For Windows-centric environments, the best defense is to keep all USB-connected Linux gadgets updated with the latest kernel patches and to employ strict USB device allow-listing through Windows Group Policy or Microsoft Defender for Endpoint device control policies. Disallowing composite devices that present multiple gadget interfaces simultaneously can shrink the attack window.

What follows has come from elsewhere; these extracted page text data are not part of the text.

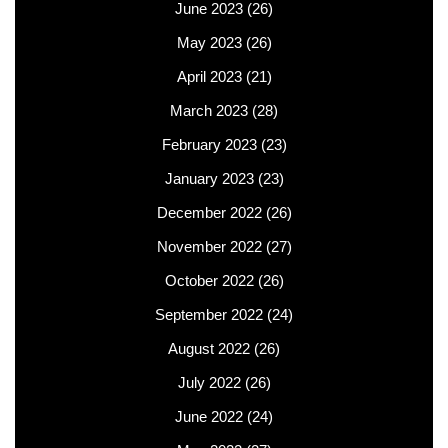
June 2023
(26)
May 2023
(26)
April 2023
(21)
March 2023
(28)
February 2023
(23)
January 2023
(23)
December 2022
(26)
November 2022
(27)
October 2022
(26)
September 2022
(24)
August 2022
(26)
July 2022
(26)
June 2022
(24)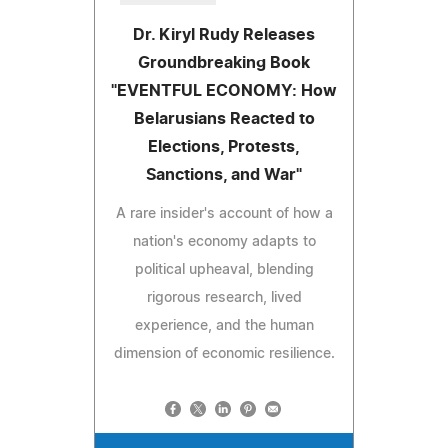
Dr. Kiryl Rudy Releases
Groundbreaking Book
"EVENTFUL ECONOMY: How
Belarusians Reacted to
Elections, Protests,
Sanctions, and War"
A rare insider's account of how a
nation's economy adapts to
political upheaval, blending
rigorous research, lived
experience, and the human
dimension of economic resilience.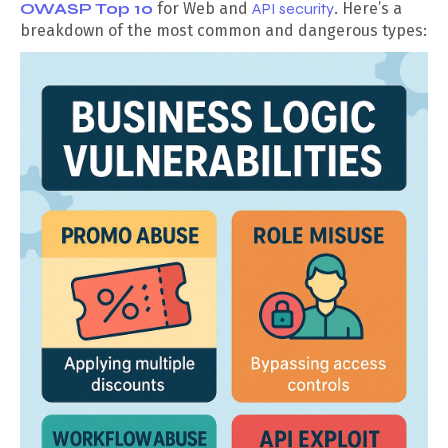
OWASP Top 10
for Web and
API security
. Here’s a
breakdown of the most common and dangerous types: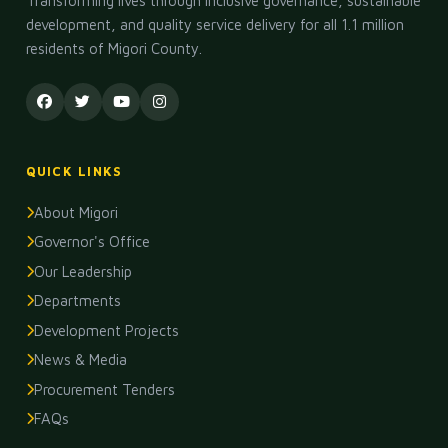
Transforming lives through inclusive governance, sustainable
development, and quality service delivery for all 1.1 million
residents of Migori County.
QUICK LINKS
About Migori
Governor's Office
Our Leadership
Departments
Development Projects
News & Media
Procurement Tenders
FAQs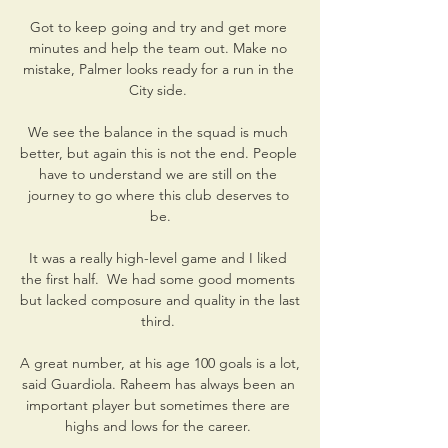
Got to keep going and try and get more 
minutes and help the team out. Make no 
mistake, Palmer looks ready for a run in the 
City side. 

We see the balance in the squad is much 
better, but again this is not the end. People 
have to understand we are still on the 
journey to go where this club deserves to 
be.

It was a really high-level game and I liked 
the first half.  We had some good moments 
but lacked composure and quality in the last 
third. 

A great number, at his age 100 goals is a lot, 
said Guardiola. Raheem has always been an 
important player but sometimes there are 
highs and lows for the career. 
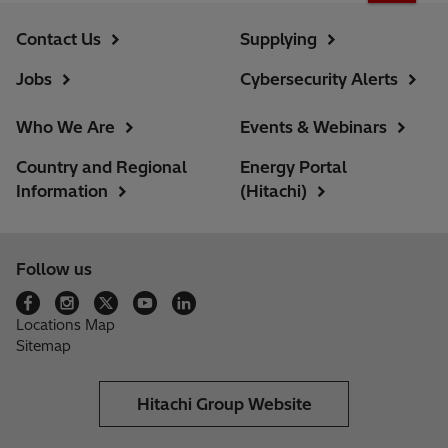
Contact Us
Supplying
Jobs
Cybersecurity Alerts
Who We Are
Events & Webinars
Country and Regional
Energy Portal
Information
(Hitachi)
Follow us
Locations Map
Sitemap
Hitachi Group Website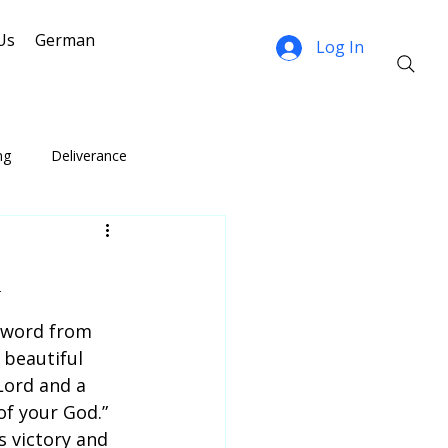
Us
German
Log In
ng
Deliverance
n
 word from 
 beautiful 
Lord and a 
of your God.” 
 victory and 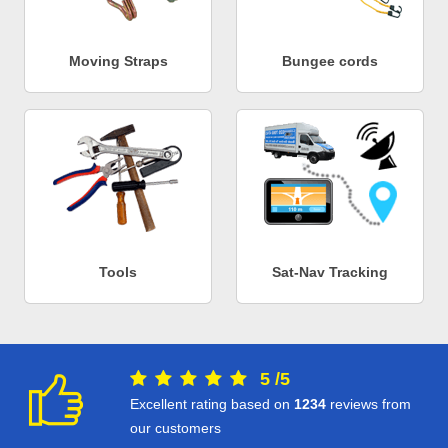
Moving Straps
Bungee cords
Tools
Sat-Nav Tracking
5
/
5
Excellent rating based on
1234
reviews from
our customers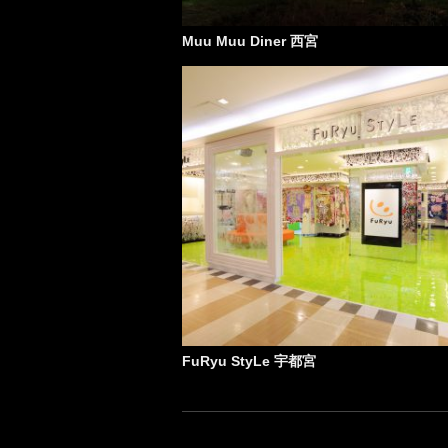
Muu Muu Diner 西宮
FuRyu StyLe 宇都宮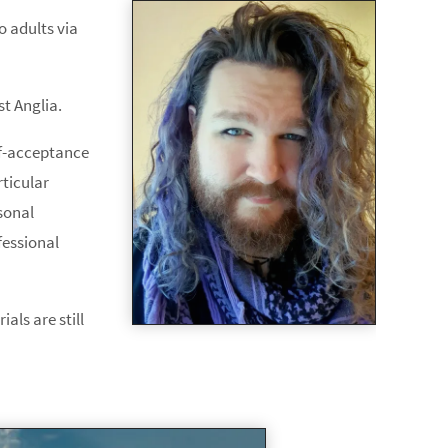
o adults via
st Anglia.
elf-acceptance
rticular
sonal
fessional
als are still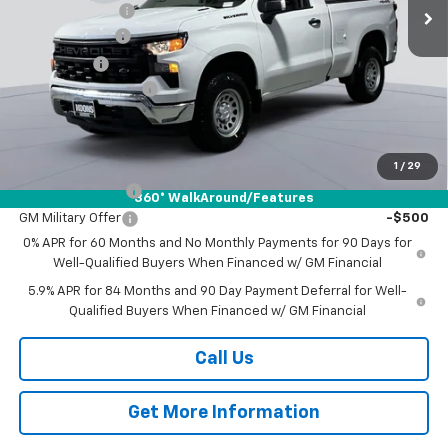
Ext.
Int.
In Stock
Dealer Discount
-$4,707
Customer Cash
-$2,000
Bonus Cash
-$750
Documentation Fee
$800
Koons Price
$40,417
Add. Offers you may Qualify For:
1
/
29
Trade Assistance
-$1,000
360° WalkAround/Features
GM Military Offer
-$500
0% APR for 60 Months and No Monthly Payments for 90 Days for
Well-Qualified Buyers When Financed w/ GM Financial
5.9% APR for 84 Months and 90 Day Payment Deferral for Well-
Qualified Buyers When Financed w/ GM Financial
Call Us
Get More Information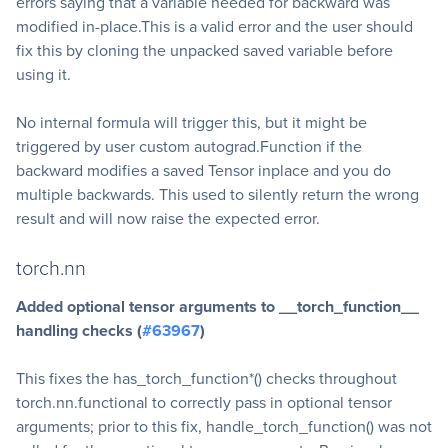
errors saying that a variable needed for backward was
modified in-place.This is a valid error and the user should
fix this by cloning the unpacked saved variable before
using it.
No internal formula will trigger this, but it might be
triggered by user custom autograd.Function if the
backward modifies a saved Tensor inplace and you do
multiple backwards. This used to silently return the wrong
result and will now raise the expected error.
torch.nn
Added optional tensor arguments to __torch_function__
handling checks (
#63967
)
This fixes the has_torch_function*() checks throughout
torch.nn.functional to correctly pass in optional tensor
arguments; prior to this fix, handle_torch_function() was not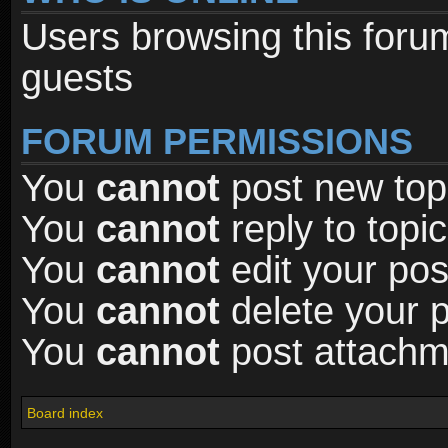
Users browsing this foru
guests
FORUM PERMISSIONS
You
cannot
post new topi
You
cannot
reply to topic
You
cannot
edit your pos
You
cannot
delete your p
You
cannot
post attachme
Board index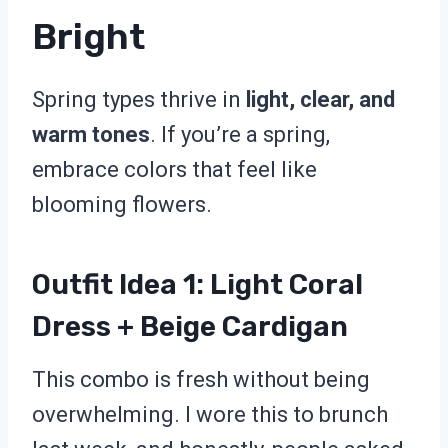
Bright
Spring types thrive in
light, clear, and
warm tones
. If you’re a spring,
embrace colors that feel like
blooming flowers.
Outfit Idea 1: Light Coral
Dress + Beige Cardigan
This combo is fresh without being
overwhelming. I wore this to brunch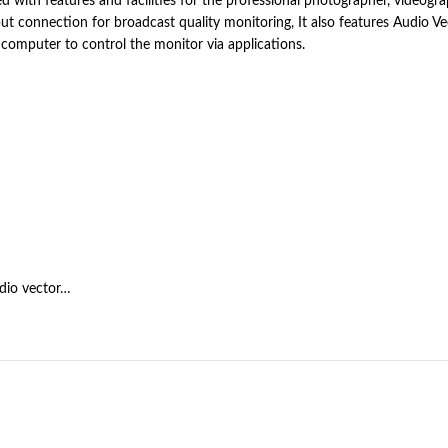
 with features and facilities for the professional photographer, videogr
 connection for broadcast quality monitoring, It also features Audio Vect
computer to control the monitor via applications.
dio vector…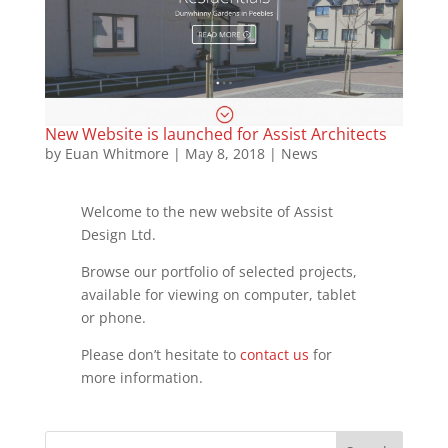
New Website is launched for Assist Architects
by
Euan Whitmore
|
May 8, 2018
|
News
Welcome to the new website of Assist
Design Ltd.
Browse our portfolio of selected projects,
available for viewing on computer, tablet
or phone.
Please don’t hesitate to
contact us
for
more information.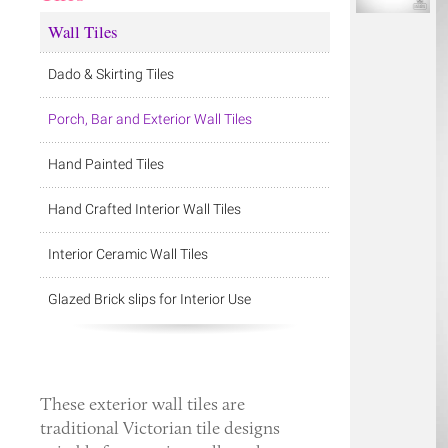
Wall Tiles
Dado & Skirting Tiles
Porch, Bar and Exterior Wall Tiles
Hand Painted Tiles
Hand Crafted Interior Wall Tiles
Interior Ceramic Wall Tiles
Glazed Brick slips for Interior Use
These
exterior wall tiles
are
traditional Victorian tile designs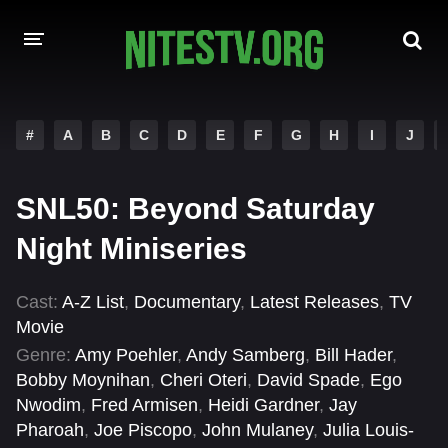
HOME
#
A
B
C
D
E
F
G
H
I
J
MOVIES
SNL50: Beyond Saturday
HOLLYWOOD MOVIES
Night Miniseries
Cast:
A-Z List
,
Documentary
,
Latest Releases
,
TV
Movie
Genre:
Amy Poehler
,
Andy Samberg
,
Bill Hader
,
Bobby Moynihan
,
Cheri Oteri
,
David Spade
,
Ego
Nwodim
,
Fred Armisen
,
Heidi Gardner
,
Jay
Pharoah
,
Joe Piscopo
,
John Mulaney
,
Julia Louis-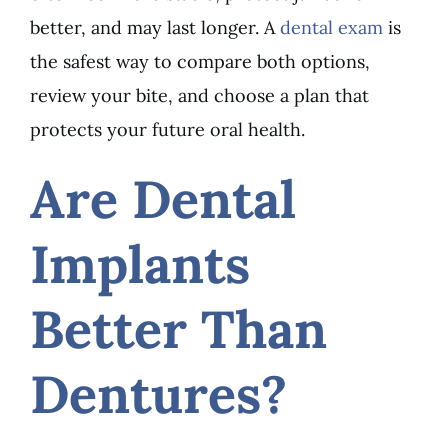
better, and may last longer. A
dental exam
is
the safest way to compare both options,
review your bite, and choose a plan that
protects your future oral health.
Are Dental
Implants
Better Than
Dentures?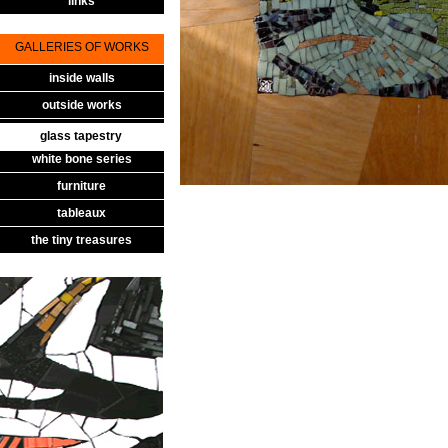
links
GALLERIES OF WORKS
inside walls
outside works
glass tapestry
glass tapestry
white bone series
furniture
tableaux
the tiny treasures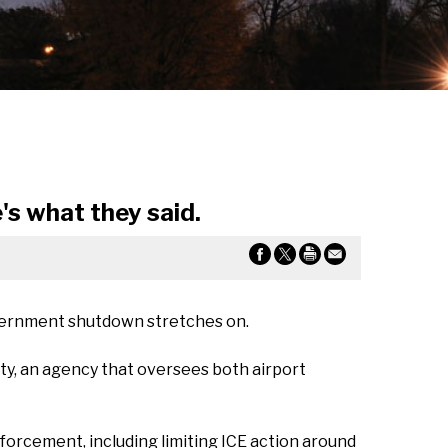
s what they said.
government shutdown stretches on.
y, an agency that oversees both airport
orcement, including limiting ICE action around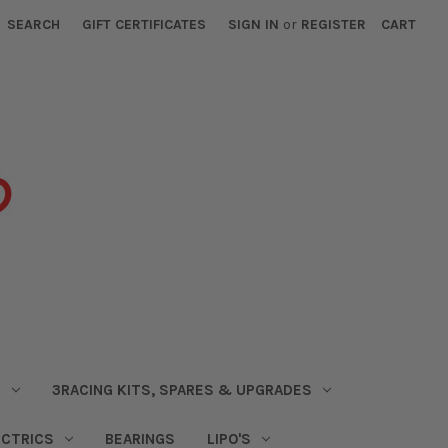
SEARCH
GIFT CERTIFICATES
SIGN IN
or
REGISTER
CART
S
3RACING KITS, SPARES & UPGRADES
ECTRICS
BEARINGS
LIPO'S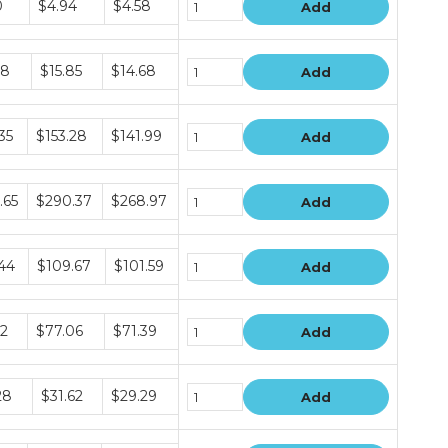
0
$4.94
$4.58
Add
e
68
$15.85
$14.68
Add
e
35
$153.28
$141.99
Add
e
.65
$290.37
$268.97
Add
e
.44
$109.67
$101.59
Add
e
12
$77.06
$71.39
Add
e
28
$31.62
$29.29
Add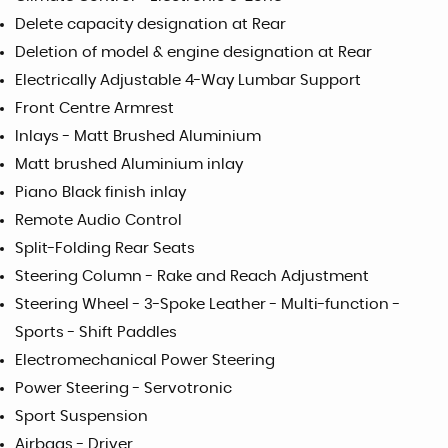
Delete capacity designation at Rear
Deletion of model & engine designation at Rear
Electrically Adjustable 4-Way Lumbar Support
Front Centre Armrest
Inlays - Matt Brushed Aluminium
Matt brushed Aluminium inlay
Piano Black finish inlay
Remote Audio Control
Split-Folding Rear Seats
Steering Column - Rake and Reach Adjustment
Steering Wheel - 3-Spoke Leather - Multi-function -
Sports - Shift Paddles
Electromechanical Power Steering
Power Steering - Servotronic
Sport Suspension
Airbags - Driver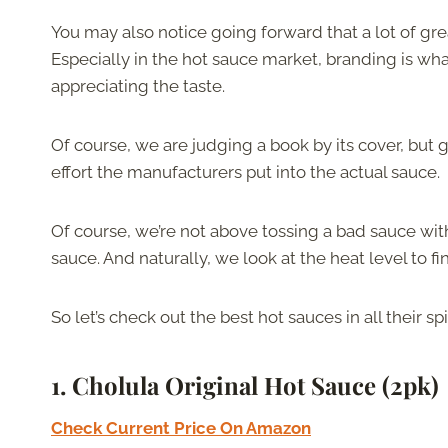
You may also notice going forward that a lot of gr
Especially in the hot sauce market, branding is wha
appreciating the taste.
Of course, we are judging a book by its cover, but
effort the manufacturers put into the actual sauce.
Of course, we’re not above tossing a bad sauce with 
sauce. And naturally, we look at the heat level to fi
So let’s check out the best hot sauces in all their spi
1.
Cholula Original Hot Sauce
(2pk)
Check Current Price On Amazon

What the Community Is Saying
Though the windowsforum_content provided for this story is empty, early chatter on the Linux USB mailing list and embedded developer forums indicates that the bug is reproducible on i.MX6ULL and STM32MP1 boards using the configfs gadget framework. One developer shared a PoC script that leverages a USB relay (a tool commonly used in hardware security labs) to automate rapid disconnects while a massive bulk transfer is in progress. According to that report, the kernel panics within 2–3 iterations, confirming the race condition’s reliability. No credible public exploit demonstrating arbitrary code execution has surfaced yet, but the maintainer’s commit message warns that “skilled attackers could leverage this to break out of user-mode restrictions on devices where the gadget driver runs with full kernel privileges.”
A Fix for the Long Term
Beyond the immediate patch, the Linux USB subsystem is undergoing a broader redesign to move gadget function drivers out of kernel space via the UCSI and functionFS (f_fs) mechanisms. This user-space gadget approach, already adopted by Android for USB tethering, would isolate DMA management inside a dedicated vhost process, preventing kernel crashes even if a race condition persists. While that effort (led by Google and Linaro) is still years away from mainline adoption, CVE-2026-43250 adds urgency to the project. Until then, every kernel revision must carefully scrutinize the aging chipidea code, a task made harder by the fact that the IP’s patent owner, Cadence, provides limited open-source documentation for the hardware state machines involved in DMA completion signaling.
Conclusion
CVE-2026-43250 exposes a critical blind spot in one of the most ubiquitous USB gadget drivers in the Linux kernel. While the direct risk to Windows hosts is minimal, the interdependency of modern USB ecosystems means that no platform is an island. As embedded Linux continues to power the peripherals that connect to Windows desktops, servers, and IoT gateways, vulnerabilities like this one undermine the security assumptions of the entire USB stack. The patch is already available; the responsibility now falls on device vendors, system integrators, and IT administrators to push it into their update pipelines before the next Raspberry Pi Zero or industrial camera becomes a stepping stone in a physical access attack.